In August, after a lapse of four years, Burton renewed acquaintance with Isabel Arundell, who one day met him, quite by accident, in the Botanical Gardens, and she kept meeting him there quite by accident every day for a fortnight. He had carried his life in his hand to Mecca and to Harar, he had kept at bay 200 Somalis, but like the man in Camoens, he finally fell by “a pair of eyes.”163 According to Lady Burton,164 it was Burton who made the actual proposal; and it is just possible.
“You won’t chalk up ‘Mother will be angry’ now I hope,” said Burton.
“Perhaps not,” replied Miss Arundell, “but she will be all the same.”

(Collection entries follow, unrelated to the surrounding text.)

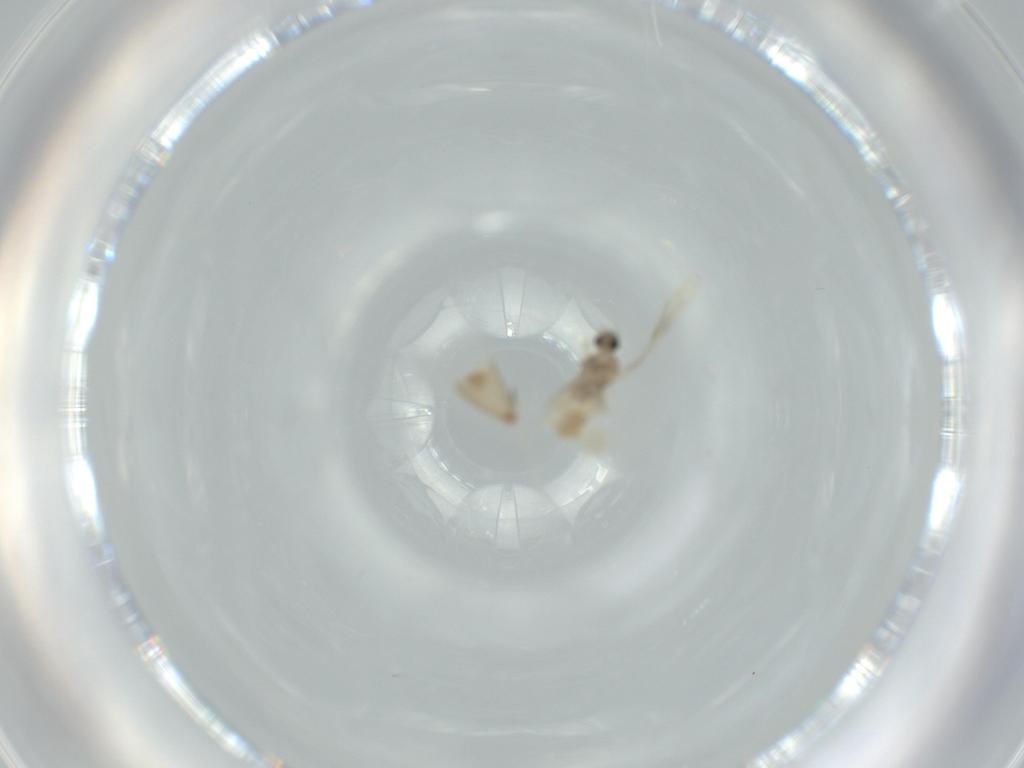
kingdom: Animalia
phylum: Arthropoda
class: Insecta
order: Diptera
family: Cecidomyiidae
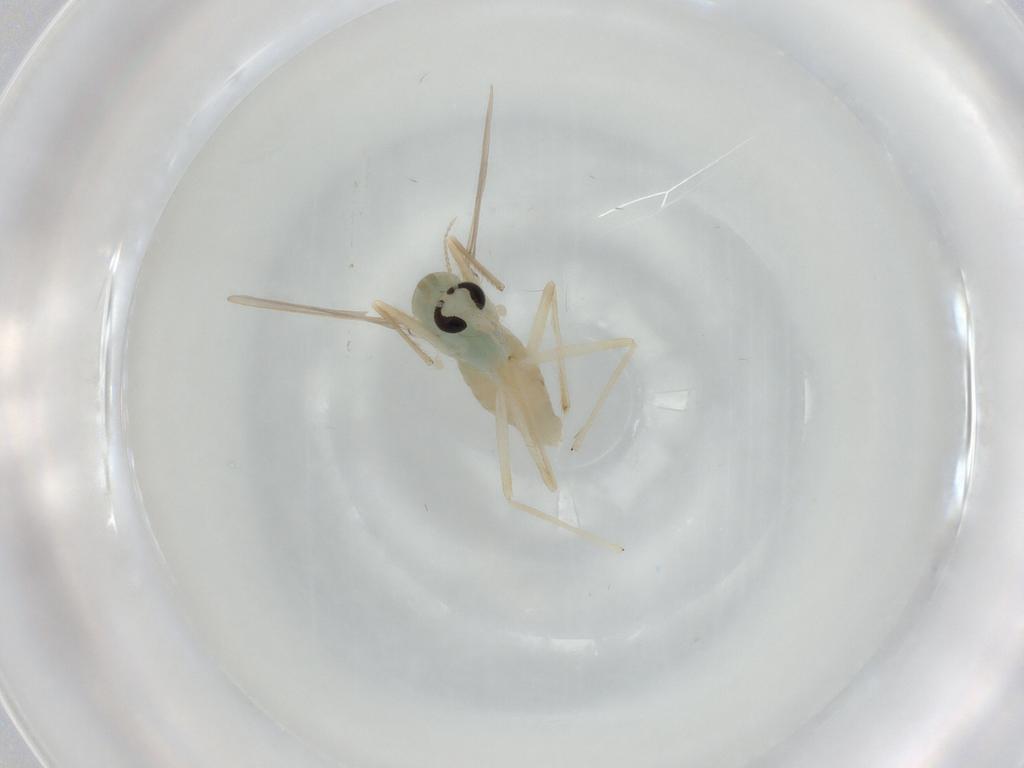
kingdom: Animalia
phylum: Arthropoda
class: Insecta
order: Diptera
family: Chironomidae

Mrs. Arundell, indeed, like so many other English mothers, was violently prejudiced against Burton. When her daughter broached the subject she replied fiercely: “He is not an old English Catholic, or even a Catholic, he has neither money nor prospects.” She might also have added that he was apt to respect mere men of intellect more than men of wealth and rank, an un-English trait which would be sure to militate against his advancement.
Miss Arundell bravely defended her lover, but without effect. A few days later she again met her old gipsy crone Hagar Burton, who repeated her sibylline declaration. As Miss Arundell never, by any chance, talked about anything or anybody except Burton, and as she paid liberally for consulting the Fates, this declaration necessarily points to peculiar acumen on the part of the gipsy.
At one of their meetings Miss Arundell put round Burton’s neck a steel chain with a medal of the Virgin Mary and begged him to wear it all his life. Possessing a very accommodating temperament in matters that seemed to himself of no vital importance, he consented; so it joined the star-sapphire and other amulets, holy and unholy, which, for different purposes, he carried about the world.
That this medal had often acted as a preservative to Burton she was in after life thoroughly convinced.